Veteran Mort Sheffloe

Salute to an Ally: Veteran Mort Sheffloe

Mort Sheffoe 3_CC


By Kevin Hymel, Historian

BASTOGNE, BELGIUM— When WWII Army veteran Mort Sheffloe of Georgetown, Texas, turned the corner at Bastogne barracks, he found a platoon of Belgian soldiers waiting. They stood at parade rest, then snapped to attention and saluted him. The salute caught Sheffloe off guard. He was holding his walking cane in his right hand and could not return the salute properly. Instead, he returned the salute with a wave of his cane, “like a sword salute,” he said. “Or like the Pope blessing the multitudes with Holy Water.” The soldiers broke into applause for the American who had put himself in harm’s way to help liberate Europe more than 70 years earlier.

Sheffloe was escorted by several soldiers wearing American World War II-era uniforms to the barracks that once housed Brigadier General Anthony McAuliffe’s 101st Airborne Division during the Battle of the Bulge. The garrison commander, Captain-Commandant Johnny Bona, formally thanked Sheffloe for his service.

“In the excitement of the presentation I can’t recall what the speaker said,” recalled Sheffloe, “but I’m sure it was a thank you to me and all Americans, especially those who fought through the dark days of the Bulge.”

Sheffloe was part of a Stephen Ambrose Historical Tours group that was following General George S. Patton Jr.’s battlefields across Europe. The 12 other American tourists and history enthusiasts were invited into the barracks to accompany Sheffloe. The Belgians had set up chairs, a podium, a map of the battlefield and a seat and table of honor for Sheffloe. Behind him hung an American flag and an image of Brigadier General McAuliffe’s headquarters. The room was appropriately named “Liberty Hall.”

Captain-Commandant Bona spoke of the sacrifice another generation of Americans made to free Belgium of Nazi tyranny, twice, and the Belgian people’s continued gratitude for their freedom. When he finished, a Belgian soldier, clad in the uniform of a 101st Airborne paratrooper, presented Sheffloe with a framed copy of General McAuliffe’s Christmas message to the troops that praised their fighting spirit and told them his response to a German surrender request: “Nuts!”

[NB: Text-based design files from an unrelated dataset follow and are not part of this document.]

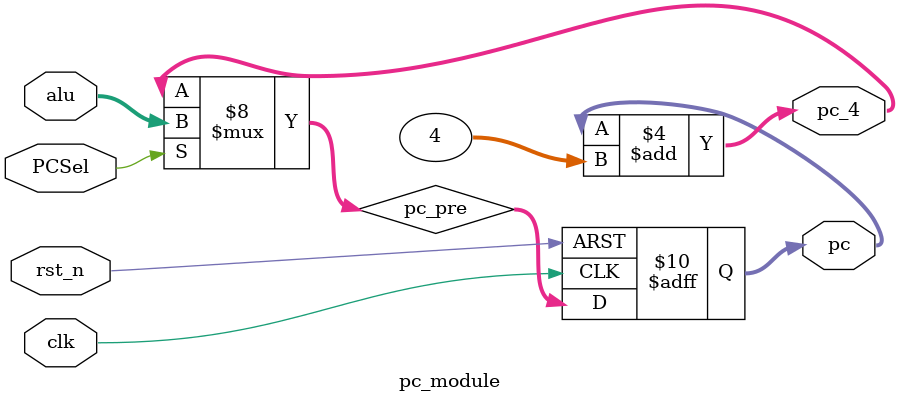
<source format=v>
module pc_module (
    alu, 
    PCSel,
    clk,
    pc,
    pc_4,
    rst_n
);

    input [31:0] alu;
    input PCSel;
    input clk;
    input rst_n;

    output reg [31:0] pc_4;
    output reg [31:0] pc;

    reg [31:0] pc_pre;

    always @(posedge clk or negedge rst_n) begin
        if (!rst_n) begin
            pc <= 0;
        end else begin
            pc <= pc_pre;
        end
        // pc <= pc_pre;
    end

    always @(pc) begin
        pc_4 = pc + 32'h00000004;
    end

    always @(PCSel or pc_4 or alu) begin
        if(PCSel == 0) begin
            pc_pre = pc_4;
        end else begin
            pc_pre = alu;
        end
    end
endmodule
</source>
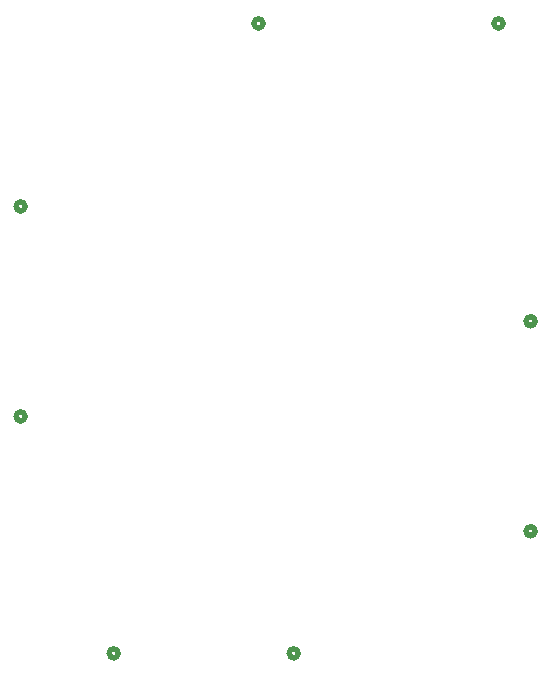
<source format=gbr>
%TF.GenerationSoftware,KiCad,Pcbnew,7.0.9*%
%TF.CreationDate,2024-06-27T12:47:17-04:00*%
%TF.ProjectId,PCBAdas,50434241-6461-4732-9e6b-696361645f70,rev?*%
%TF.SameCoordinates,Original*%
%TF.FileFunction,Legend,Bot*%
%TF.FilePolarity,Positive*%
%FSLAX46Y46*%
G04 Gerber Fmt 4.6, Leading zero omitted, Abs format (unit mm)*
G04 Created by KiCad (PCBNEW 7.0.9) date 2024-06-27 12:47:17*
%MOMM*%
%LPD*%
G01*
G04 APERTURE LIST*
%ADD10C,0.508000*%
G04 APERTURE END LIST*
D10*
%TO.C,J8*%
X185801000Y-98880100D02*
G75*
G03*
X185801000Y-98880100I-381000J0D01*
G01*
%TO.C,J7*%
X162761100Y-73660000D02*
G75*
G03*
X162761100Y-73660000I-381000J0D01*
G01*
%TO.C,J6*%
X150500900Y-127000000D02*
G75*
G03*
X150500900Y-127000000I-381000J0D01*
G01*
%TO.C,J5*%
X165740900Y-127000000D02*
G75*
G03*
X165740900Y-127000000I-381000J0D01*
G01*
%TO.C,J4*%
X185801000Y-116660100D02*
G75*
G03*
X185801000Y-116660100I-381000J0D01*
G01*
%TO.C,J3*%
X183081100Y-73660000D02*
G75*
G03*
X183081100Y-73660000I-381000J0D01*
G01*
%TO.C,J2*%
X142621000Y-89159900D02*
G75*
G03*
X142621000Y-89159900I-381000J0D01*
G01*
%TO.C,J1*%
X142621000Y-106939900D02*
G75*
G03*
X142621000Y-106939900I-381000J0D01*
G01*
%TD*%
M02*

</source>
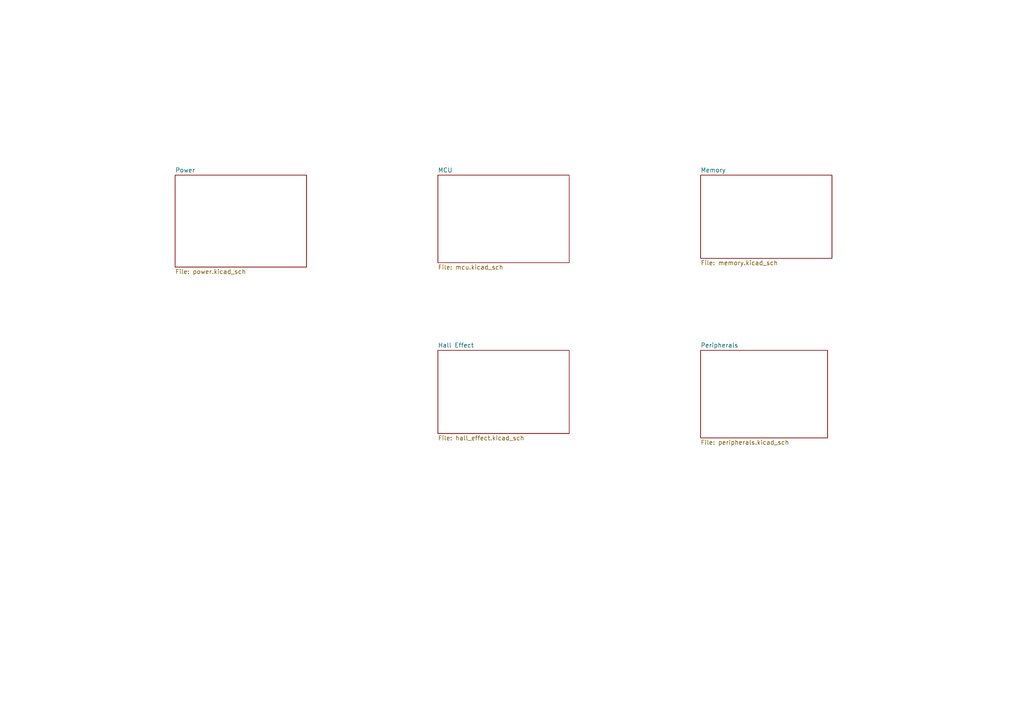
<source format=kicad_sch>
(kicad_sch
	(version 20250114)
	(generator "eeschema")
	(generator_version "9.0")
	(uuid "35c074f0-8545-4dc1-a57d-3ef0bc7d9188")
	(paper "A4")
	(lib_symbols)
	(sheet
		(at 127 50.8)
		(size 38.1 25.4)
		(exclude_from_sim no)
		(in_bom yes)
		(on_board yes)
		(dnp no)
		(fields_autoplaced yes)
		(stroke
			(width 0.1524)
			(type solid)
		)
		(fill
			(color 0 0 0 0.0000)
		)
		(uuid "332aa9c6-46d1-4f07-ac6a-0c48b9b46fa2")
		(property "Sheetname" "MCU"
			(at 127 50.0884 0)
			(effects
				(font
					(size 1.27 1.27)
				)
				(justify left bottom)
			)
		)
		(property "Sheetfile" "mcu.kicad_sch"
			(at 127 76.7846 0)
			(effects
				(font
					(size 1.27 1.27)
				)
				(justify left top)
			)
		)
		(instances
			(project "senior_design"
				(path "/35c074f0-8545-4dc1-a57d-3ef0bc7d9188"
					(page "2")
				)
			)
		)
	)
	(sheet
		(at 50.8 50.8)
		(size 38.1 26.67)
		(exclude_from_sim no)
		(in_bom yes)
		(on_board yes)
		(dnp no)
		(fields_autoplaced yes)
		(stroke
			(width 0.1524)
			(type solid)
		)
		(fill
			(color 0 0 0 0.0000)
		)
		(uuid "6a3bd25b-0e65-4984-bc83-1e0aa4753ca0")
		(property "Sheetname" "Power"
			(at 50.8 50.0884 0)
			(effects
				(font
					(size 1.27 1.27)
				)
				(justify left bottom)
			)
		)
		(property "Sheetfile" "power.kicad_sch"
			(at 50.8 78.0546 0)
			(effects
				(font
					(size 1.27 1.27)
				)
				(justify left top)
			)
		)
		(instances
			(project "senior_design"
				(path "/35c074f0-8545-4dc1-a57d-3ef0bc7d9188"
					(page "6")
				)
			)
		)
	)
	(sheet
		(at 203.2 50.8)
		(size 38.1 24.13)
		(exclude_from_sim no)
		(in_bom yes)
		(on_board yes)
		(dnp no)
		(fields_autoplaced yes)
		(stroke
			(width 0.1524)
			(type solid)
		)
		(fill
			(color 0 0 0 0.0000)
		)
		(uuid "97e7f441-78af-47c4-8e49-e87c6db6b63d")
		(property "Sheetname" "Memory"
			(at 203.2 50.0884 0)
			(effects
				(font
					(size 1.27 1.27)
				)
				(justify left bottom)
			)
		)
		(property "Sheetfile" "memory.kicad_sch"
			(at 203.2 75.5146 0)
			(effects
				(font
					(size 1.27 1.27)
				)
				(justify left top)
			)
		)
		(instances
			(project "senior_design"
				(path "/35c074f0-8545-4dc1-a57d-3ef0bc7d9188"
					(page "4")
				)
			)
		)
	)
	(sheet
		(at 127 101.6)
		(size 38.1 24.13)
		(exclude_from_sim no)
		(in_bom yes)
		(on_board yes)
		(dnp no)
		(fields_autoplaced yes)
		(stroke
			(width 0.1524)
			(type solid)
		)
		(fill
			(color 0 0 0 0.0000)
		)
		(uuid "ce5cb751-dcc9-43da-9e85-60783f09935d")
		(property "Sheetname" "Hall Effect"
			(at 127 100.8884 0)
			(effects
				(font
					(size 1.27 1.27)
				)
				(justify left bottom)
			)
		)
		(property "Sheetfile" "hall_effect.kicad_sch"
			(at 127 126.3146 0)
			(effects
				(font
					(size 1.27 1.27)
				)
				(justify left top)
			)
		)
		(instances
			(project "senior_design"
				(path "/35c074f0-8545-4dc1-a57d-3ef0bc7d9188"
					(page "3")
				)
			)
		)
	)
	(sheet
		(at 203.2 101.6)
		(size 36.83 25.4)
		(exclude_from_sim no)
		(in_bom yes)
		(on_board yes)
		(dnp no)
		(fields_autoplaced yes)
		(stroke
			(width 0.1524)
			(type solid)
		)
		(fill
			(color 0 0 0 0.0000)
		)
		(uuid "fae4d877-45a6-4ca2-813c-194b5c7d3bb2")
		(property "Sheetname" "Peripherals"
			(at 203.2 100.8884 0)
			(effects
				(font
					(size 1.27 1.27)
				)
				(justify left bottom)
			)
		)
		(property "Sheetfile" "peripherals.kicad_sch"
			(at 203.2 127.5846 0)
			(effects
				(font
					(size 1.27 1.27)
				)
				(justify left top)
			)
		)
		(instances
			(project "senior_design"
				(path "/35c074f0-8545-4dc1-a57d-3ef0bc7d9188"
					(page "5")
				)
			)
		)
	)
	(sheet_instances
		(path "/"
			(page "1")
		)
	)
	(embedded_fonts no)
)

</source>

Some of the Americans who accompanied Sheffloe either teared up or openly cried at the outpouring of gratitude and respect the Belgian soldiers showed the American veteran. They had never seen anything like it.
“It was such a touching moment,” said Diane Ryder of Chagrin Halls, Ohio. “Even [my husband] Ed cried. He doesn’t do that very often.”

Although Sheffloe never fought in the area, the Belgians consider all American veterans deserving in gratitude for their country’s liberty. During World War II, then-Sergeant Sheffloe fought with the American 8th Infantry Division’s 121st Infantry Regiment until a German sniper bullet ripped through his chest outside of Brest, France, on September 10, 1944. Medics rushed him off the battlefield and he spent the rest of the war recovering in a British hospital.

When the ceremony ended, Sheffloe signed the post’s Book of Honor and went to General McAuliffe’s headquarters, which has been restored to its World War II status, complete with mannequins dressed in period uniforms, radio equipment and other souvenirs of the battlefield. From there he climbed back on the tour bus to visit more battlefields where his comrades had battled the Germans for the freedom of Europe.
The salute truly surprised Sheffloe.

“I was overwhelmed at first and then started to enjoy the attention,” he later admitted. “As an enlisted man in the Army, [I] didn’t receive salutes so it was a new experience and I hope I handled it with some amount of dignity and gratitude.”

The presentation, and the entire tour, had a profound effect on Sheffloe: “I was honored to be a part of that Barracks ceremony, as well as the respect shown me at other venues from Utah Beach, the Cemetery at Omaha, Mortain and Mont Ormel.”

The young Belgian soldiers who met an American liberator will long remember the experience, too.